I wrote a small program like this in device-emulation mode.
" deviceshared int num;
global
void binomial_kernel(void)
{
num ++;
printf(“GPU Hello World! Num = %d\n”, num);
}
"
And invoked it as
"
grid.x = 2;
grid.y = 2;
block.x = 16;
binomial_kernel <<< block , grid , 16 >>>();
"
When I run the app, I see that the numbers from 1 to 64 are printed.
Now, Shared Memory is common/shared only to a BLOCK, Am I right?
How is it that all the blocks are able to see the same variable in device emulation mode ???
I would expect prints of 1 to 16 , 4 times.
Is my understanding of shared memory wrong?
Ok, If multiple blocks are scheduled in same multiprocessor-- Do they share the shared-mem variables??? – I would NOT think so.
In practice, people put the shared variables inside the function declaration, and then each block definitely should see different memory locations. I actually don’t know what the meaning of a shared variable defined in the global scope would be, since there would be no way for all blocks on the real hardware to see the same shared memory. This may be a bug in the emulation, or the compiler for not throwing an error.
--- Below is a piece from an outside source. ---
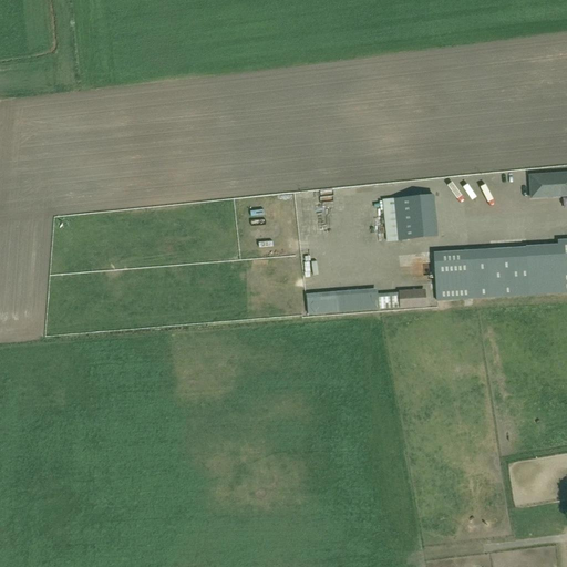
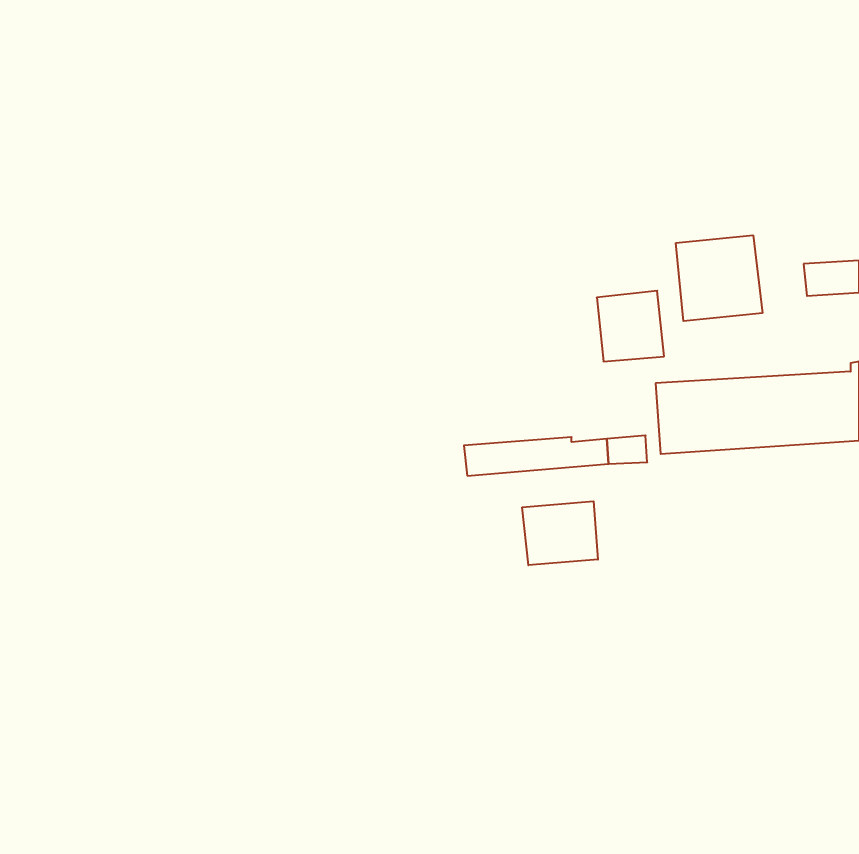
building: none -> [676,235,762,321]
building: none -> [522,501,598,565]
Shared memory variables canNOT be initialized. Pg 32/125 ,NVIDIA CUDA PG 1.0
The problem with the emulation is that all the BLOCKS are seeing the same variable. This contradicts the condition that “Shared” variables are shared only among the threads of a block.
You may see this code as “odd”. But executing this code on a GPU (the printf replaced with a store of an integer in global memory reserved for the block) helped me understand many things about how “warps” execute within a MP, how blocks are scheduled within “mp” and so on.
Yes, I understood your point after posting my comments. Agreed.
My code did NOT work as expected. THat is why I am posting this question.
The value of “num” is NOT preserved between different blocks. Code executing in different blocks are updating the same variable in device emulation model. This is the “emulation bug” that we are talking about.
Right. It was different. But I was able to account for the GPU behaviour. In the GPU case too, the memory was 0 at run-time – fortunately.
You were right about the “initialization” part. If I include this, the device emulation works correctly.
So, This also shows that “device emulation” internally uses the same-area-of-memory for implementing “shared memory” of all the “blocks” in a program. This also means that the device emulation executes the various “blocks” of a kernel too in a sequential manner.